The Hidden Icon by Jillian Kuhlmann

The Hidden Icon by Jillian Kuhlmann

Author:Jillian Kuhlmann [Kuhlmann, Jillian]
Language: eng
Format: epub
Tags: epic
ISBN: 9781939897084
Amazon: 1939897084
Barnesnoble: 1939897084
Publisher: Fable Press
Published: 2013-09-16T22:00:00+00:00


Chapter 16

The waypoint was a village with children at play, roaming dogs, folk returning from fields or woods or mines. I felt more apprehensive even than I had when we first arrived in Cascar. The sun was setting behind us, and I imagined we entered the village as shadows, figures thrown black and menacingly thin before us. Two weedy boys hovered uncertainly on the path, which had grown wide and beaten enough to be called a road. They held their hands above their eyes as though in a salute, but they were only attempting to make out our faces.

Recognizing no one, they scampered into a modest but well-built wooden building on the side of the road. We slowed, and a moment later a man appeared in the doorway, whiskered and bewildered. Antares dismounted once more and approached him, the colors he wore announcing him as a military man and eliciting a slight incline of the man’s head. Behind him strode the scouts, and I was glad their attentions were for the moment diverted from me. Though I had traveled as usual ensconced between guards and servants and Gannet, they had been irritatingly preoccupied with me, where I was, the pace I drove Circa, which direction I looked.
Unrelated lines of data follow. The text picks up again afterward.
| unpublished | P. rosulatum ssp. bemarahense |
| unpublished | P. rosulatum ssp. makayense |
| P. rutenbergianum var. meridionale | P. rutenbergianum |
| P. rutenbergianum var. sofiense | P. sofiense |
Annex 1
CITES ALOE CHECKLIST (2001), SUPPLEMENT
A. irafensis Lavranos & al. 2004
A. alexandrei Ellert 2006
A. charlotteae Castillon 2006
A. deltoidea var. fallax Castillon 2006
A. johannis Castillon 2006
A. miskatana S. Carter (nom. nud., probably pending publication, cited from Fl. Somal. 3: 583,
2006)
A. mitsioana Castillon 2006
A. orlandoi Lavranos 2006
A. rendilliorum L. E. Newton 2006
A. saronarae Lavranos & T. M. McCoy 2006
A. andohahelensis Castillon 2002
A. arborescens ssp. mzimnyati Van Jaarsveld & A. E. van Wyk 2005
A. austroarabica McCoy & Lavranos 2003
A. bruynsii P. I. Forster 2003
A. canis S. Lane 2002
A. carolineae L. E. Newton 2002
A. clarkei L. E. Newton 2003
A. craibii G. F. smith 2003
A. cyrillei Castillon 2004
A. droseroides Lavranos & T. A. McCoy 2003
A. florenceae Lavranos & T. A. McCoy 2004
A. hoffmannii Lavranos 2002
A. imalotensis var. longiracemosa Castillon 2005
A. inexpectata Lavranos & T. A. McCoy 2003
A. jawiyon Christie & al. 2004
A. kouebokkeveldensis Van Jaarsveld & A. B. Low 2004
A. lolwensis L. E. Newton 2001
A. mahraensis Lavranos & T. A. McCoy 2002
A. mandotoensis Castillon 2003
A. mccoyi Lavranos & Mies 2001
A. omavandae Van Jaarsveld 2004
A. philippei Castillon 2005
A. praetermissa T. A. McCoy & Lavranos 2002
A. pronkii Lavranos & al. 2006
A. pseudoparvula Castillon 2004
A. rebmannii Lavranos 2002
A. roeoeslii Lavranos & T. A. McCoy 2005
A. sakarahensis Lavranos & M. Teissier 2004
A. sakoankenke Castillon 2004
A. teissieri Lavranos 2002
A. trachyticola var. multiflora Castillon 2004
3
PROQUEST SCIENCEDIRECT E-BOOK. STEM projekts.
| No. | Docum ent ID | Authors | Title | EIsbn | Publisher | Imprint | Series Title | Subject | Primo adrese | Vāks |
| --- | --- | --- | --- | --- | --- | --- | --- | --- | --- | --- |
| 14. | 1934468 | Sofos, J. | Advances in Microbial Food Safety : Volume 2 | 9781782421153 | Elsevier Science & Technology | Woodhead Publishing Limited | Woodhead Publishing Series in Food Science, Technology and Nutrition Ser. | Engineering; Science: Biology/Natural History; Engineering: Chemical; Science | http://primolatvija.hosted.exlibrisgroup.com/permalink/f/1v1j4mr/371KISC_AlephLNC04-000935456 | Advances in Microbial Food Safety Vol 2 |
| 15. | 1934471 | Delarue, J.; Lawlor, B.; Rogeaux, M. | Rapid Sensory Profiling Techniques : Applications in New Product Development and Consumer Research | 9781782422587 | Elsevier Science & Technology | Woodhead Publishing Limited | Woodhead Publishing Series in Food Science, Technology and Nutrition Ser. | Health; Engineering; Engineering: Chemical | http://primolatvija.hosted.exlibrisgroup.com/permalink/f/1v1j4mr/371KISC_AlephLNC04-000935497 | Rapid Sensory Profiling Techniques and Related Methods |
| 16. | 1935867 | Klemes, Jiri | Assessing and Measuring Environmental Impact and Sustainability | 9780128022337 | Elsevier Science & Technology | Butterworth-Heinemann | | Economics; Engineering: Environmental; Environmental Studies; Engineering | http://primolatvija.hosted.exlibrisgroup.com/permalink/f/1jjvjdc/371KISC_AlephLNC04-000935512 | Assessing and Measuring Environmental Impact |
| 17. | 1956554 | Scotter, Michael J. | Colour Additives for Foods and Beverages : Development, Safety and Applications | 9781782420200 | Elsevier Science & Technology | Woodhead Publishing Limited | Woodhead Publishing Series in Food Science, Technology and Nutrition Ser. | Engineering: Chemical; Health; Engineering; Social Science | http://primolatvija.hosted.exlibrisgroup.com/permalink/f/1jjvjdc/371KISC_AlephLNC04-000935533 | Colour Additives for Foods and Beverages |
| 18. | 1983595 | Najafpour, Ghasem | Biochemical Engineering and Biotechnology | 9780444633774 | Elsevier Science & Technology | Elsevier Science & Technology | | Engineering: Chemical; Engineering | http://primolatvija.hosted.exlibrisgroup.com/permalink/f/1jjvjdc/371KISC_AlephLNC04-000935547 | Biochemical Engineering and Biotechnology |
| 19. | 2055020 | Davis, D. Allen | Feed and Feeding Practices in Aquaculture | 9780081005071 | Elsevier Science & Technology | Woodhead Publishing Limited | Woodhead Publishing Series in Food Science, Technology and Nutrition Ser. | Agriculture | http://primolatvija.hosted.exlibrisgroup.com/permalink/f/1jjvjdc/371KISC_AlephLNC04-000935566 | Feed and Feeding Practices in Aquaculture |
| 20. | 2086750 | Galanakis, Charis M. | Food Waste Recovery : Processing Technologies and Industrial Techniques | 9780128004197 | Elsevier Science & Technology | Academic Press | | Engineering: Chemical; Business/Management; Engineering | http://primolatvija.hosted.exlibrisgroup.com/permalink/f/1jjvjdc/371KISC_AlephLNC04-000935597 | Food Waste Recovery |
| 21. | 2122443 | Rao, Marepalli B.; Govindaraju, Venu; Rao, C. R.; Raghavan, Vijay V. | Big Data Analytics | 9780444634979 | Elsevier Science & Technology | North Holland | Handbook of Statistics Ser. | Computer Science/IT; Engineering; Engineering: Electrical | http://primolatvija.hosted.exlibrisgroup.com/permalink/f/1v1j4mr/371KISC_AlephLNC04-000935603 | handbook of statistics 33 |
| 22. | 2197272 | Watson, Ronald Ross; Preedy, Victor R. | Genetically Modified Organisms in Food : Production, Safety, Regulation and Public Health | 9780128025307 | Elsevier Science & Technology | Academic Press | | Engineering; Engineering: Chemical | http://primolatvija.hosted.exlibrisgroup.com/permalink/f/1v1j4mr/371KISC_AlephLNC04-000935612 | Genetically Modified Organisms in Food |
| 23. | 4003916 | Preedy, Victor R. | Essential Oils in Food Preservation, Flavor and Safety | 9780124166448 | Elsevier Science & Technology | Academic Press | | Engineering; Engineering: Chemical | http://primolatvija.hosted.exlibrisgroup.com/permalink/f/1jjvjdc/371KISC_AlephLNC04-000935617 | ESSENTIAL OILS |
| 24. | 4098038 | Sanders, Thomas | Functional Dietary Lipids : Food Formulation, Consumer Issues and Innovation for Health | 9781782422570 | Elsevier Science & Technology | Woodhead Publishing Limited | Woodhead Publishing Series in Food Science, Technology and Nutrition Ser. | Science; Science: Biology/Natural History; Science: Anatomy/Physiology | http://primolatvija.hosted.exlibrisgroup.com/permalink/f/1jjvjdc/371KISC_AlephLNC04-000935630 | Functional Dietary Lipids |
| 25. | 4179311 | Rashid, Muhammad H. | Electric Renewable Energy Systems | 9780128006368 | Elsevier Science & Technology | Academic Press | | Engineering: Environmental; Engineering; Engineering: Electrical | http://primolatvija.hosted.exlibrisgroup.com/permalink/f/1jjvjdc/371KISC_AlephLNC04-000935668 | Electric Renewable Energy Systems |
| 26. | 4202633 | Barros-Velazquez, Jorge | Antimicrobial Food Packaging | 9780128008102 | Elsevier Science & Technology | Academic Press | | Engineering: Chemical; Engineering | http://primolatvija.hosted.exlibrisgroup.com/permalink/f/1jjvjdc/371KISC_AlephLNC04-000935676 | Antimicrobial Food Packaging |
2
Ambar did not take many prisoners of war, it seemed.

“Is your lord in residence?”

I watched their exchange carefully, how the scouts seemed to assert themselves at either side, an unnecessary show of strength.

“He is,” the bearded man answered, the children visible now on either side of him in the doorway, their eyes in shadow. He coughed nervously. “But if I may, does your return mean the war is over? It’s ended?”

My attention was fixed. Though I didn’t move lest I draw more attention to myself, I gave over my sense of things utterly to the speaking pair, silencing the vibrations and subtle sounds of the minds around me. Antares didn’t seem to want to draw any attention to me, either, for though what he said next no doubt referred to me, he was careful not to gesture.

“Our victory was complete.”

The man grinned widely and I was overwhelmed by the relief in him, washing out like a water tub overturned, or the whole of the sea itself. I couldn’t see but could feel the happy hum of the children’s backs underneath of his two hands. I reached out to him tentatively and could see a woman of middle age but strong, hair coiled thick on her head in the style of the women who served in the Ambarian military. Antares didn’t need my gifts to deduce the same.

“Your wife will be returned to you in time, by the southern pass,” he offered, eyes falling carefully on the children who were beginning to smile, too, slowly aware of what was transpiring. “By midwinter she will come home to find you as tall as her shoulders.”

There was such warmth in the words that I forgot for a moment that I was the enemy, the viper darting among the sheep, that it was my people who had been numberlessly slain and we who had lost.